Probability (Selecting at most one of the 3 boys who do not want to serve together to form the committee)

Question

A class contains 8 boys and 9 girls. The teacher selects 7 of the children at random to form a committee. Each child has equal chance to be selected. If 3 of the boys do not want to serve together, what is the probability that at most one of them is selected to form the committee?

I've approached this question by doing 8𝐶5 + 9𝐶2 / 17𝐶7 as three of the boys do not want to serve with each other but I'm not too sure if I am right.

I would greatly appreciate any help that can point me in the right direction for this question.

Answer 1

Most probably you wanted to write "(8𝐶5 + 9𝐶2) / 17𝐶7".

Note that generally $a+b/c \neq (a+b)/c$. Entering the left expression to calculate the right one into a calculator respecting the order of operations will permanently lead to erroneous results.

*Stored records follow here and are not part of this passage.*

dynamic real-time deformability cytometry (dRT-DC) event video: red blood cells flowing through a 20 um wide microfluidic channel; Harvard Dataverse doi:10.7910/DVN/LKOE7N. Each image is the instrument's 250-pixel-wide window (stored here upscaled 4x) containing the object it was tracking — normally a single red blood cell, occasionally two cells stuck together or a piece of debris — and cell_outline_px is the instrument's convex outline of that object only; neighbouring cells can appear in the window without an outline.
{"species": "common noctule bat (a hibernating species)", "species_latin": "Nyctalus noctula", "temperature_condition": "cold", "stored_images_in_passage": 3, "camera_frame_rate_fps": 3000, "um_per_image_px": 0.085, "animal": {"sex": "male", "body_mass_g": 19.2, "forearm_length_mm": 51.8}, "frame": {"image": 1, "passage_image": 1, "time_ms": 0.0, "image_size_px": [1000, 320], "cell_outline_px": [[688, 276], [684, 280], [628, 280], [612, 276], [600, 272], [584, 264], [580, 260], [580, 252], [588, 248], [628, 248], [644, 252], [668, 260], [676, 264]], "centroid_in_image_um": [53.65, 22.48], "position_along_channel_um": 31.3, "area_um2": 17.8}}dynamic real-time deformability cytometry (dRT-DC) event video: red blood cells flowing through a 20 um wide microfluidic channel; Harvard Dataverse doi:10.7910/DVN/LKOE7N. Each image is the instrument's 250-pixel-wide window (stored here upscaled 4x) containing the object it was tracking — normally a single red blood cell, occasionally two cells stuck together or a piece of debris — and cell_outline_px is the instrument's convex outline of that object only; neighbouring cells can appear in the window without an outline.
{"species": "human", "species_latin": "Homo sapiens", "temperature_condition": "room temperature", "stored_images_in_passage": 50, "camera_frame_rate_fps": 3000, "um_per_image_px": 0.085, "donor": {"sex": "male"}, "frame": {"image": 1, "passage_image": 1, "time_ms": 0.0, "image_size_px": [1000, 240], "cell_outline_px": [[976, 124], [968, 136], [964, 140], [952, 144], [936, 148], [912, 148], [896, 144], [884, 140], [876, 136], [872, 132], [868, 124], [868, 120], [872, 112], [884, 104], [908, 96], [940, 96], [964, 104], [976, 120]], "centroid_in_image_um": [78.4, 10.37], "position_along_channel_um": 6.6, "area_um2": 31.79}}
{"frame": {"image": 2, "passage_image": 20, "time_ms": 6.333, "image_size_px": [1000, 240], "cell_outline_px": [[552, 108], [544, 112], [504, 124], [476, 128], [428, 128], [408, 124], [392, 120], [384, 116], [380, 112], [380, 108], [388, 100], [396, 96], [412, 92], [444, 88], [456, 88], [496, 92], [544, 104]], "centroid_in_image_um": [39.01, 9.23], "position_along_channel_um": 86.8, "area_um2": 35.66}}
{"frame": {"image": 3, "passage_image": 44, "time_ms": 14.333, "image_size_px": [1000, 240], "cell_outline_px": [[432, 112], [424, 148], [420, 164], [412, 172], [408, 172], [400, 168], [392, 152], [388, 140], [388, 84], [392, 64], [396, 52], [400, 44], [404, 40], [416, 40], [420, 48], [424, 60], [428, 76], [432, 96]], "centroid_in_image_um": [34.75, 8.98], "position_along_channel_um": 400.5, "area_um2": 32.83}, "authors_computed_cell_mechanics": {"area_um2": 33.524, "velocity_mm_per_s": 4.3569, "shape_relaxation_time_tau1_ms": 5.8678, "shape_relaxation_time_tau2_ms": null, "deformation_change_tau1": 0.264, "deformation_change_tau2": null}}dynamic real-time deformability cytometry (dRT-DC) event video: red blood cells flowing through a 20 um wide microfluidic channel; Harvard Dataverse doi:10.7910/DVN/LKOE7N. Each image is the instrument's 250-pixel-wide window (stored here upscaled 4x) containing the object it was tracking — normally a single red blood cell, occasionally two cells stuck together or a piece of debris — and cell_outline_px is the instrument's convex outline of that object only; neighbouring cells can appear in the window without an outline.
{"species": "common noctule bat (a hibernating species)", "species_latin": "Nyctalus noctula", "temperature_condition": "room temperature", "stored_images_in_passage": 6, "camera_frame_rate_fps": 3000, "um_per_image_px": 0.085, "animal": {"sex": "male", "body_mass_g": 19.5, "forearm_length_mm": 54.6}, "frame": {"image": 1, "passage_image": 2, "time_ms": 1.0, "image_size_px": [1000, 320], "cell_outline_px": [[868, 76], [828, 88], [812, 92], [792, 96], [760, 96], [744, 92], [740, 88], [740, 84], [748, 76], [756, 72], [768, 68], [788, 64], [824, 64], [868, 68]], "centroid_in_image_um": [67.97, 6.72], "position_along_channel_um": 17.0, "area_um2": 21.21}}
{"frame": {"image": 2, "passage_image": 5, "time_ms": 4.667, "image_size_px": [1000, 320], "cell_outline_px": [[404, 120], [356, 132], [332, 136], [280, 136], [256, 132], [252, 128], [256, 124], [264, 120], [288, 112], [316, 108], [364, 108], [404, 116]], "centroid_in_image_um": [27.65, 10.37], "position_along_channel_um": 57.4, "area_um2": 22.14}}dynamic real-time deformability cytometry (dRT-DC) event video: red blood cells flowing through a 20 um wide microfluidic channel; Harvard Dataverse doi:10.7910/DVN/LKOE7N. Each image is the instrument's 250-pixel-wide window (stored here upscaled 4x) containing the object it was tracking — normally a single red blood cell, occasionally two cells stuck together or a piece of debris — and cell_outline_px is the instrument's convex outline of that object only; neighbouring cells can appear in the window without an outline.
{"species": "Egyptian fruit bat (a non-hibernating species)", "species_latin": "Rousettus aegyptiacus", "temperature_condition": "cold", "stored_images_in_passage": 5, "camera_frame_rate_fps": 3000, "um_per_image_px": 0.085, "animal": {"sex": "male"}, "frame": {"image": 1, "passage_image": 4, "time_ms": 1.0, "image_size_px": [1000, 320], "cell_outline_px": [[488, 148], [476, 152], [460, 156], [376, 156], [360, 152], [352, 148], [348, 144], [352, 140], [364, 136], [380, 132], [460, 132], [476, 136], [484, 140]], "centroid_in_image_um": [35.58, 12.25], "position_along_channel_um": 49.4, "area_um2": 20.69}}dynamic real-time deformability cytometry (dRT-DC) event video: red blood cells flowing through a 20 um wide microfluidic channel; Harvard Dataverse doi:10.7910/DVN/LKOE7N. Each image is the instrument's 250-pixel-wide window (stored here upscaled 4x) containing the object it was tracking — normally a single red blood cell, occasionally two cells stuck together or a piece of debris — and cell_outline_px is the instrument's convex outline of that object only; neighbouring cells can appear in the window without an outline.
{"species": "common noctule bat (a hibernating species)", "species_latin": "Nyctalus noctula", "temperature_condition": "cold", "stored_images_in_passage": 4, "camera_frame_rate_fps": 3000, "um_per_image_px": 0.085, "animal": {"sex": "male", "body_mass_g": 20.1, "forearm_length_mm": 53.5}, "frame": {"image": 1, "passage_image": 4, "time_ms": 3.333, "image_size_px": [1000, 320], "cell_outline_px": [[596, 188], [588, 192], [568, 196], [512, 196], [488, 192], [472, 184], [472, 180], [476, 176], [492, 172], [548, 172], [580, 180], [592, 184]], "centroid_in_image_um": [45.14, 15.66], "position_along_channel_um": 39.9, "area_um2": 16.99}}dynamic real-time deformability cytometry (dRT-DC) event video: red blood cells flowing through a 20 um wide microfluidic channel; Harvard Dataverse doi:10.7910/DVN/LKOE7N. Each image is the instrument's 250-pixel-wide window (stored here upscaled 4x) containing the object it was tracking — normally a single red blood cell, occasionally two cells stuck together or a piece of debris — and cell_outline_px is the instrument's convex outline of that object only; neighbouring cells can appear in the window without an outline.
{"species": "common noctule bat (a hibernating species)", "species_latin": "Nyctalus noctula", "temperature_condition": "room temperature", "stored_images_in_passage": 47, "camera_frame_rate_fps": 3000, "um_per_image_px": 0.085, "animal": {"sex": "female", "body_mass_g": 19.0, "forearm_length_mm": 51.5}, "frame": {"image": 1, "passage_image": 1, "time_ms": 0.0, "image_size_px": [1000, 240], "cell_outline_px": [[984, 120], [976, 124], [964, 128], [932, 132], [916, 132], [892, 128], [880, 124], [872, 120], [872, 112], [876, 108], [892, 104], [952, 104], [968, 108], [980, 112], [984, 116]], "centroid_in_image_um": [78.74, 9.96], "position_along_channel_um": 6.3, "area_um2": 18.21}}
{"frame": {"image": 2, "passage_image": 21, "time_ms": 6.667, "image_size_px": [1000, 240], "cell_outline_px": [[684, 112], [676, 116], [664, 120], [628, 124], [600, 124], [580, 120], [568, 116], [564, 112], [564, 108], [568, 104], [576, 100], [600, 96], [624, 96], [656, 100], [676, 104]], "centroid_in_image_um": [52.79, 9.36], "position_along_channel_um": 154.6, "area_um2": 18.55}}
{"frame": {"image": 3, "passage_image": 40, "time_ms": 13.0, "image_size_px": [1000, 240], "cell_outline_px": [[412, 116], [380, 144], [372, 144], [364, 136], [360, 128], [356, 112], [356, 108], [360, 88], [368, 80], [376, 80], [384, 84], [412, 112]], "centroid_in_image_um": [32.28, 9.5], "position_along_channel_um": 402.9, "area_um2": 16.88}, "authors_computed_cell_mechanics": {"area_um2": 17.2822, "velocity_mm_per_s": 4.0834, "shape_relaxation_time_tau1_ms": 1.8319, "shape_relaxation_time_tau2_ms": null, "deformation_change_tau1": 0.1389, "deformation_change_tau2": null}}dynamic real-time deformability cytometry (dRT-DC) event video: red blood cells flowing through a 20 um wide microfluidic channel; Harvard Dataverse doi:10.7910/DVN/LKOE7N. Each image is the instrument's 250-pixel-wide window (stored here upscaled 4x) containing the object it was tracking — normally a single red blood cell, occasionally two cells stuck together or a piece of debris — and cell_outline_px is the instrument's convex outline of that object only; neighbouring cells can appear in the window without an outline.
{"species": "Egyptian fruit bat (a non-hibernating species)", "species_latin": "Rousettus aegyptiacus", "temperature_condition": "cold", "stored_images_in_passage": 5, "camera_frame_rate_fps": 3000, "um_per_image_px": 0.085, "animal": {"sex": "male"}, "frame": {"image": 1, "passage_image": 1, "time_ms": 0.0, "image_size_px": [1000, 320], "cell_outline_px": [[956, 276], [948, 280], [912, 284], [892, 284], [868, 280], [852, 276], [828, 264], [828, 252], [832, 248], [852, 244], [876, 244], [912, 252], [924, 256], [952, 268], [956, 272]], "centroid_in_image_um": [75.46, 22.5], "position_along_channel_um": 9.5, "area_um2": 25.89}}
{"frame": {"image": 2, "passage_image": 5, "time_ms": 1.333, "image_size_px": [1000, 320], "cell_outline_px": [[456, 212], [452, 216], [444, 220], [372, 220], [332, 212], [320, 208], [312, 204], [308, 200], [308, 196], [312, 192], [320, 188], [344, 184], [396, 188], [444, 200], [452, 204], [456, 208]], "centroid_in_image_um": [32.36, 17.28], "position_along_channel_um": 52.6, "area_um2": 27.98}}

Besides this, (8𝐶5 + 9𝐶2) would mean that exactly 5 boys without the 3 problematic ones and 2 girls would form a committee.

A possible approach could be (I use $\binom{n}{k}$ instead of nCk):

• Number of committees containing none of the $\color{blue}{3}$ problematic boys: $\binom{8\color{blue}{-3}+9}{7} =\binom{14}{7}$
• Number of committees containing exactly $\color{blue}{1}$ of the problematic boys (choose $1$ of them and choose 6 from the other people): $\binom{3}{\color{blue}{1}}\binom{8\color{blue}{-3}+9}{6} =3\binom{14}{6}$

So, you get $$\frac{\binom{14}{7} + 3\binom{14}{6}}{\binom{17}{7}}$$